The Preschooler and Family : Child Neglect

  • Child Neglect
    • Most common form of maltreatment
      • Neglect: 
        • Failure of a parent or other person legally responsible for the child’s welfare to provide for her or his basic needs and an adequate level of care 
      • Physical neglect: 
        • Deprivation necessities such as food, clothing, shelter, supervision, medical care and education
          • Physical abuse
            • Physical abuse: deliberate infliction of physical injury on a child 
            • Abusive head trauma (AHT) 
              • Shaken baby syndrome, inflicted head injury, neuro—inflicted brain injury 
              • Present with vomiting, irritability, poor feeding
            • Munchausen syndrome by Proxy 
              • Medical child abuse- caregivers exaggerate histories and symptoms of induce symptoms 
              • Child endures painful and unnecessary medical tests and procedures
            • Suggestive physical findings
              • Failure to thrive (growth failure)

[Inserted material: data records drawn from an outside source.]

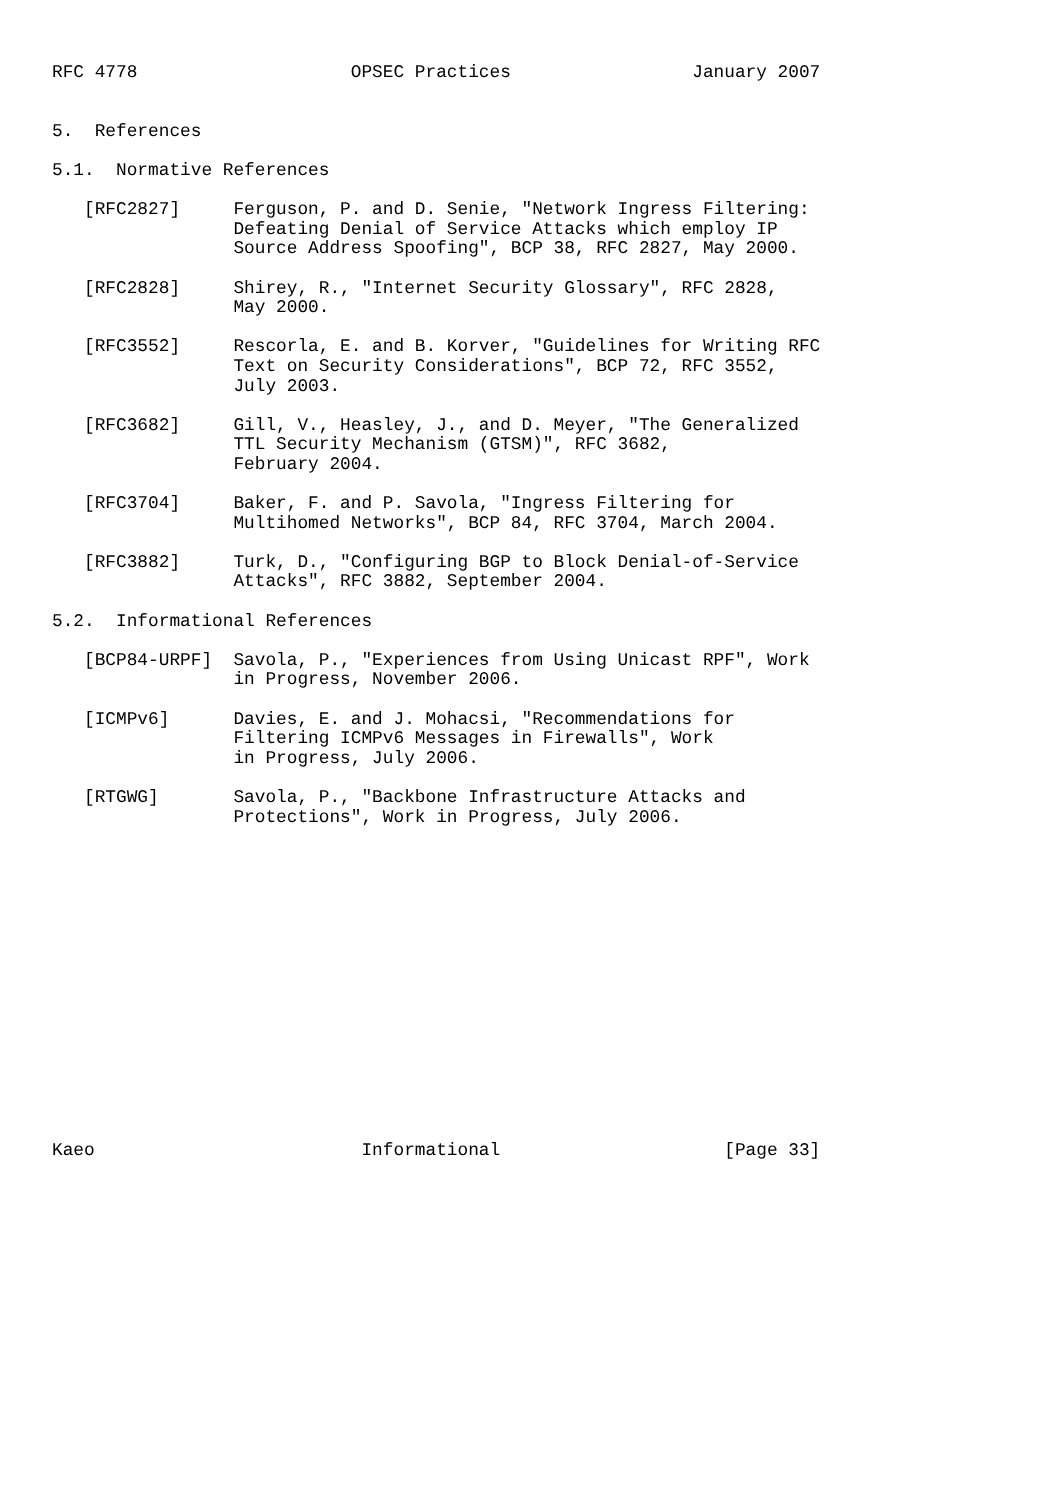RFC 4778                    OPSEC Practices                 January 2007


5.  References

5.1.  Normative References

   [RFC2827]     Ferguson, P. and D. Senie, "Network Ingress Filtering:
                 Defeating Denial of Service Attacks which employ IP
                 Source Address Spoofing", BCP 38, RFC 2827, May 2000.

   [RFC2828]     Shirey, R., "Internet Security Glossary", RFC 2828,
                 May 2000.

   [RFC3552]     Rescorla, E. and B. Korver, "Guidelines for Writing RFC
                 Text on Security Considerations", BCP 72, RFC 3552,
                 July 2003.

   [RFC3682]     Gill, V., Heasley, J., and D. Meyer, "The Generalized
                 TTL Security Mechanism (GTSM)", RFC 3682,
                 February 2004.

   [RFC3704]     Baker, F. and P. Savola, "Ingress Filtering for
                 Multihomed Networks", BCP 84, RFC 3704, March 2004.

   [RFC3882]     Turk, D., "Configuring BGP to Block Denial-of-Service
                 Attacks", RFC 3882, September 2004.

5.2.  Informational References

   [BCP84-URPF]  Savola, P., "Experiences from Using Unicast RPF", Work
                 in Progress, November 2006.

   [ICMPv6]      Davies, E. and J. Mohacsi, "Recommendations for
                 Filtering ICMPv6 Messages in Firewalls", Work
                 in Progress, July 2006.

   [RTGWG]       Savola, P., "Backbone Infrastructure Attacks and
                 Protections", Work in Progress, July 2006.
















Kaeo                         Informational                     [Page 33]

              • Signs of undernutrition such as thin extremities, abdominal distention, lack of subcutaneous fat
              • Poor personal hygiene
              • Unclean or inappropriate dress
              • Evidence of poor health care such as delayed immunizations, untreated infections, frequent colds
              • Frequent injuries from lack of supervision
            • Suggestive behaviors
              • Dull and inactive affect; excessively passive or sleepy
              • Self-stimulatory behaviors such as finger sucking or rocking
              • Begging or stealing food
              • Absenteeism from school
              • Substance abuse
              • Vandalism or shoplifting
          • Child abuse
            • Factors predisposing abuse 
              • Child maltreatment occurs in every socioeconomic group, culture, religion, race, and ethnic group. 
              • Parental characteristics 
                • Younger parents 
                • Single-parent families 
                • Additional stressors in household 
              • Child characteristics 
                • Birth to 1 year of age are more likely to be abused 
                • Small children have more needs and require constant attention that can fatigue parents 
              • Environmental characteristics 
                • Chronic stress environment- unemployment, poverty, poor housing, alcoholism, drug addiction
          • Sexual abuse
            • Sexual abuse: the employment, use, persuasion, inducement, enticement, or coercion of any child to engage in, or assist any other to person to engage in or assist any other person to engage in, sexually explicit conduct or any simulation of such conduct; or rape, molestation, prostitution, or other forms of sexual exploitation of children, or incest with children
            • Typical abuser is a man that the victim knows (could be anyone) 
            • Nurses job to try to identify and report possible abuse
              • Incest: 
                • Any physical sexual activity between family members; blood relationship is not required (abusers can include stepparents, unrelated siblings, grandparents, uncles, and aunts); does not include sexual relations between legally sanctioned partners such as spouses
              • Molestation:  
                • A vague term that includes “indecent liberties” such as touching, fondling, kissing, single or mutual masturbation, or oral-genital contact
              • Exhibitionism: 
                • Indecent exposure, usually exposure of the genitalia by an adult man to children or women
              • Child pornography: 
                • Arranging and photographing, in any media, sexual acts involving children, alone or with adults or animals, regardless of consent by the child’s legal guardian; also, may denote distribution of such material in any form with or without profit
              • Child prostitution: 
                • Involving children in sex acts for profit and usually with changing partners
              • Pedophilia: 
                • Literally means “love of child” and does not denote a type of sexual activity but rather the preference of an adult for prepubertal children as the means of achieving sexual excitement
            • Methods used to pressure children into sexual activity
              • The child is offered gifts or privileges.
              • The adult misrepresents moral standards by telling the child that it is “okay to do.”
              • Isolated and emotionally and socially impoverished children are enticed by adults who meet their needs for warmth and human contact.
              • The offender asks the child for help in finding a favorite pet or object with which the child can easily identify.
              • The successful sex offender pressures the victim into secrecy regarding the activity by describing it as a “secret between us” that other people may take away if they find out.
              • The offender plays on the child’s fears, including fear of punishment by the offender, fear of repercussions if the child tells, and fear of abandonment or rejection by the family.
            • Talking with children who reveal abuse
              • Provide a private time and place to talk.
              • Do not promise not to tell; tell them that you are required by law to report the abuse.
              • Do not express shock or criticize their family.